*** Begin section ***
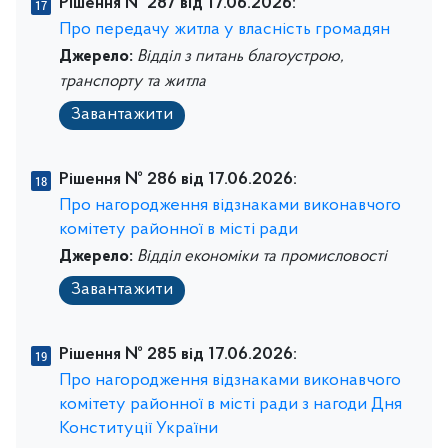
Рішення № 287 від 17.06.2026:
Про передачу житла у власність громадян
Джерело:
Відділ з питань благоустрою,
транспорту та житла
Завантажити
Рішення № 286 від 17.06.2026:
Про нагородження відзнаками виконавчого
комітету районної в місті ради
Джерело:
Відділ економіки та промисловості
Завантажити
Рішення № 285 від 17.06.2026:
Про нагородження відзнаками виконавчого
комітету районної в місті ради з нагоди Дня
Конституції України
*** End section ***
*** Begin section ***
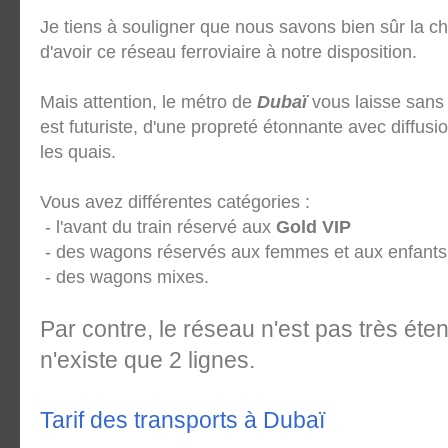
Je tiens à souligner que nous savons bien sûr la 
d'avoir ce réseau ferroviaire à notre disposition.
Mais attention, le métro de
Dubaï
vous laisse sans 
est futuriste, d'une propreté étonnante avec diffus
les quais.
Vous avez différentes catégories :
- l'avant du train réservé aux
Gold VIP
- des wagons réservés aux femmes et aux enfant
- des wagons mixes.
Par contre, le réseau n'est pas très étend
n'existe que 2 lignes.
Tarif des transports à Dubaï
*** End section ***
*** Begin section ***
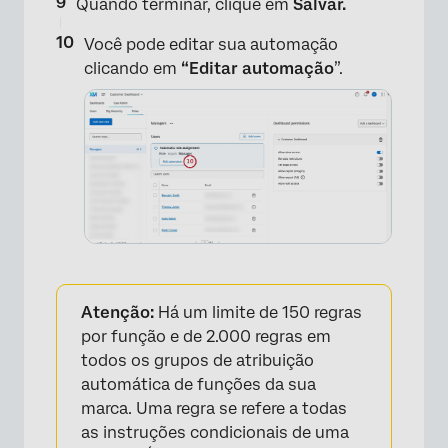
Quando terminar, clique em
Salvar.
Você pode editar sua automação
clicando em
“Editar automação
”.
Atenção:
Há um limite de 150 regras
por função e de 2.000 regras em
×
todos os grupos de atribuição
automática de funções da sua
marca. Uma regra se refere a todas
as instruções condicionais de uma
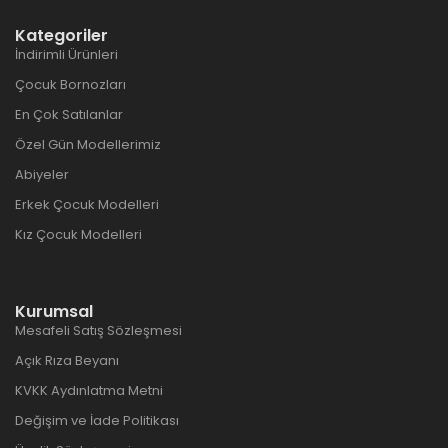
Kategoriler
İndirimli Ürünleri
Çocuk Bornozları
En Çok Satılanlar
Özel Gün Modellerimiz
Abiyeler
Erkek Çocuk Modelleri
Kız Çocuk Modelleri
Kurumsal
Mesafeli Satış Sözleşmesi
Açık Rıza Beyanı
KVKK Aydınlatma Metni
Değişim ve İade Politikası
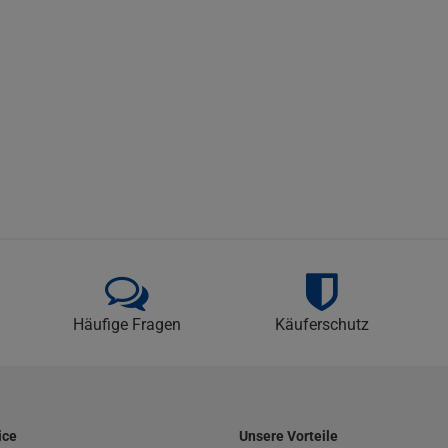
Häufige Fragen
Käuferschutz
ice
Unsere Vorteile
*** End section ***
## Instructions for the task
Arrange the lines from the one containing "Häufige Fragen" through the one containing "Unsere Vorteile", both included, as a numbered list, leaving out any blank lines.

## Final answer
1. Häufige Fragen
2. Käuferschutz
3. ice
4. Unsere Vorteile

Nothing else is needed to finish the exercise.